The decision on Thursday by the U.S. Court of Appeals in Richmond, Virginia, sets up a fresh fight over the president’s finances and is a victory for the attorneys general of Maryland and Washington. They accused Trump of improperly benefiting from the business of at least one state, and from foreign governments, in violation of the U.S. Constitution’s two emoluments clauses.

The ruling, by an enlarged “en banc” panel of appellate judges, reversed a July win from the same court in which a three-judge panel, all appointed by Republican presidents, threw the case out. The larger panel on Thursday held that allowing the executive to define what constitutes an emolument would be a “faulty premise.”

“The Framers, concerned about the corrosive effect of power and animated by fears of unduly blending government powers, dispersed the authority to enforce the law and the authority to interpret it,” the judges said. “To hold otherwise would mean that the President alone has the ultimate authority to interpret what the Constitution means.”

The decision comes as the U.S. Supreme Court is weighing two pivotal cases that could delve into Trump’s finances, in suits by House Democrats seeking access to his financial records and another tied to a probe by the Manhattan district attorney.

Two sets of judges from the fuller panel issued dissenting opinions on Thursday.

“Make no mistake about what has really happened here,” five of them wrote. “By discarding centuries of settled practice and precedent that kept true to the genius of the Constitution and its separation of powers, the majority has only confirmed one of the Founders’ worst fears: that, while no man may be above the law, a group of judges, so emboldened, may consider themselves beyond it.”

Trump handed day-to-day control of his business empire to his two adult sons and a chief financial officer before taking office but refused to shed any of his holdings, including the Trump International Hotel just blocks from the White House. He even hired a director of diplomatic sales.

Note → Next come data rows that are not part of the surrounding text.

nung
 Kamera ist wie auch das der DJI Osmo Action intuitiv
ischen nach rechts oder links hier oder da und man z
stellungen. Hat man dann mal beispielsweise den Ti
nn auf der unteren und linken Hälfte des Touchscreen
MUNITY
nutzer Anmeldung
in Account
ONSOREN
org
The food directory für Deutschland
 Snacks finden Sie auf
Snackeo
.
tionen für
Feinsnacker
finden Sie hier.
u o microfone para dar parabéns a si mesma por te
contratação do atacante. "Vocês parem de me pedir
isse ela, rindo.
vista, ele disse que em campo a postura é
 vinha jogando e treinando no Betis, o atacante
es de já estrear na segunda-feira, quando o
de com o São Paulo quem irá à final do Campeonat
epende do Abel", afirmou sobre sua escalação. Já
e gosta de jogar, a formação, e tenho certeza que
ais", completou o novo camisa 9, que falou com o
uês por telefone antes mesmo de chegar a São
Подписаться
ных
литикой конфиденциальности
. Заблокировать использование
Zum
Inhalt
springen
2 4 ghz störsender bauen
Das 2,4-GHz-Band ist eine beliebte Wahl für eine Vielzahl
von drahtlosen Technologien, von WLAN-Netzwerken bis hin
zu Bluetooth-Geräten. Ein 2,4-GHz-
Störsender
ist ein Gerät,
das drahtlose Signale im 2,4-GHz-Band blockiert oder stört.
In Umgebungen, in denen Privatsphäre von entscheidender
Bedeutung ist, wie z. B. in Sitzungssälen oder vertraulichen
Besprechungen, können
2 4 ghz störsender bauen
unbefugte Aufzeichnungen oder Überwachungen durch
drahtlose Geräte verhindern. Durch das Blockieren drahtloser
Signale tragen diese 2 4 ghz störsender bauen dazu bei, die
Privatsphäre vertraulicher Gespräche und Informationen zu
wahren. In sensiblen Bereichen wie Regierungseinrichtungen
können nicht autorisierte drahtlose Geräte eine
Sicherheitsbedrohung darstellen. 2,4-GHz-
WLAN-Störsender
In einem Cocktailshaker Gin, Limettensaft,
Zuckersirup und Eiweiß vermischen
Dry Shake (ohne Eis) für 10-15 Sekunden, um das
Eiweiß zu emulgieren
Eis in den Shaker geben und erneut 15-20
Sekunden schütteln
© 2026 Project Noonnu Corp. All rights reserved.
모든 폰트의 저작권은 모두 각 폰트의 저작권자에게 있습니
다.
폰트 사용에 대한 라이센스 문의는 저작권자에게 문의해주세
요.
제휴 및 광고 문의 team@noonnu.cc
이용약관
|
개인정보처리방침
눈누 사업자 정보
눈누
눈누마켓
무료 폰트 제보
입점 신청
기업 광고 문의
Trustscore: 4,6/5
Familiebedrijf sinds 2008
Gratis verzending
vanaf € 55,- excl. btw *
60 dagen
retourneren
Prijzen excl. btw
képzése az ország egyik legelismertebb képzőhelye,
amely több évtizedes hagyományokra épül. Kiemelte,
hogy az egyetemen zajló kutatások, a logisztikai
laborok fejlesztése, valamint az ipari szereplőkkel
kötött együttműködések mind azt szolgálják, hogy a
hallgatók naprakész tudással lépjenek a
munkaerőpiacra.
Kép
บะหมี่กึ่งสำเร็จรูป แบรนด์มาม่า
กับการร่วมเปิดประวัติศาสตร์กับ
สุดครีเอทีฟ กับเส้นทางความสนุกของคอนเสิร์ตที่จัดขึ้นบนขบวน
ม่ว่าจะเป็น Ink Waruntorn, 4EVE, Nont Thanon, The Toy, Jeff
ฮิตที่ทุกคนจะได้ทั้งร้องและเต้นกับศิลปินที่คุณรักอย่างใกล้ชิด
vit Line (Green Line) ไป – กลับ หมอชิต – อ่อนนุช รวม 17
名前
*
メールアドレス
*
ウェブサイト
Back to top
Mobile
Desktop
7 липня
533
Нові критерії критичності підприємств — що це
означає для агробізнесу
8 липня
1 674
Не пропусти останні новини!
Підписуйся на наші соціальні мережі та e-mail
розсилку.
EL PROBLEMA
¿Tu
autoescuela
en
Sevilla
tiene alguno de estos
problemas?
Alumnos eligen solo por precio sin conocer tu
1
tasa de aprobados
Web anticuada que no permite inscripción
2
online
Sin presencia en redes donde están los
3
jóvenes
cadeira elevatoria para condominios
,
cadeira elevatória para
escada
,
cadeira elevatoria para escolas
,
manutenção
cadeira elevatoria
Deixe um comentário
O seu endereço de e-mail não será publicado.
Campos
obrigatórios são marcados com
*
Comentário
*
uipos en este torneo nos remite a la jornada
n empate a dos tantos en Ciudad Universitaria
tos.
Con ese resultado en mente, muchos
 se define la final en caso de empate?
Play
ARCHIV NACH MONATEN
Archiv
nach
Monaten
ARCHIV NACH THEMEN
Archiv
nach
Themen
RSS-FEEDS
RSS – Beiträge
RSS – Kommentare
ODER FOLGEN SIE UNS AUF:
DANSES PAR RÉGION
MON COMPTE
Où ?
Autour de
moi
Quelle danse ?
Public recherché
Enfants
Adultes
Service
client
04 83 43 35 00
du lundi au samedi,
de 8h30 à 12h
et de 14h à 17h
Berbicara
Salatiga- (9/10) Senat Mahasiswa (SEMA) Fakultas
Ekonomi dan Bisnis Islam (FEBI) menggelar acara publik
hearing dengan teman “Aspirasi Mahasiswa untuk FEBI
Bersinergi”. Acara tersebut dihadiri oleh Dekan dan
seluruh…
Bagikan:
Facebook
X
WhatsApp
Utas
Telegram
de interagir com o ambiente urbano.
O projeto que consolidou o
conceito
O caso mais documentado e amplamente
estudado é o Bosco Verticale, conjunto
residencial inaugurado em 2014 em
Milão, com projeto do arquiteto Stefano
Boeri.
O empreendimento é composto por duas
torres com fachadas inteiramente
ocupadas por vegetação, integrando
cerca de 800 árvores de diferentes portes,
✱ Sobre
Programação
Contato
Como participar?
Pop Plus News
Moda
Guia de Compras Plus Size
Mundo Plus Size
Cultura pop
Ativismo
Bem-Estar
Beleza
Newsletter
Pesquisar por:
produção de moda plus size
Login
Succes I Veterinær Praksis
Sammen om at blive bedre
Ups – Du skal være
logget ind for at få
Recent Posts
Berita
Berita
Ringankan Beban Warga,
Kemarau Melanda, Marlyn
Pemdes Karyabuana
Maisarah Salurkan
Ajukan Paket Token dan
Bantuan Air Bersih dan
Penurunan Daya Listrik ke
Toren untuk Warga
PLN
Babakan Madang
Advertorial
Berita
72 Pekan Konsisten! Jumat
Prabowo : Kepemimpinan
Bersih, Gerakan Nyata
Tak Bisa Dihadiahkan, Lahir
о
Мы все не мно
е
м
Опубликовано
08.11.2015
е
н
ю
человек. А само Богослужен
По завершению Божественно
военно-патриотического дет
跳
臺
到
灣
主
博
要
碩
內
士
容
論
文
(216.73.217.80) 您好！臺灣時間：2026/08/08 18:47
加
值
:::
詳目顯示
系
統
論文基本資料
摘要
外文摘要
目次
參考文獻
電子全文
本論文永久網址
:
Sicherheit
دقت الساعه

U.S. District Judge Peter Messitte in Maryland twice refused to dismiss the suit by the AGs, leading to Trump’s first appeal. By then, the AGs had started to collect evidence, serving subpoenas on Trump’s businesses and the Donald J. Trump revocable trust.

Maryland and D.C. claimed taxpayers they represent were being harmed because the Trump International Hotel has become a magnet for foreign dignitaries, state government officials and lobbyists, drawing business away from Maryland and D.C. competitors. They sought a court order compelling Trump to abide by constitutional restrictions.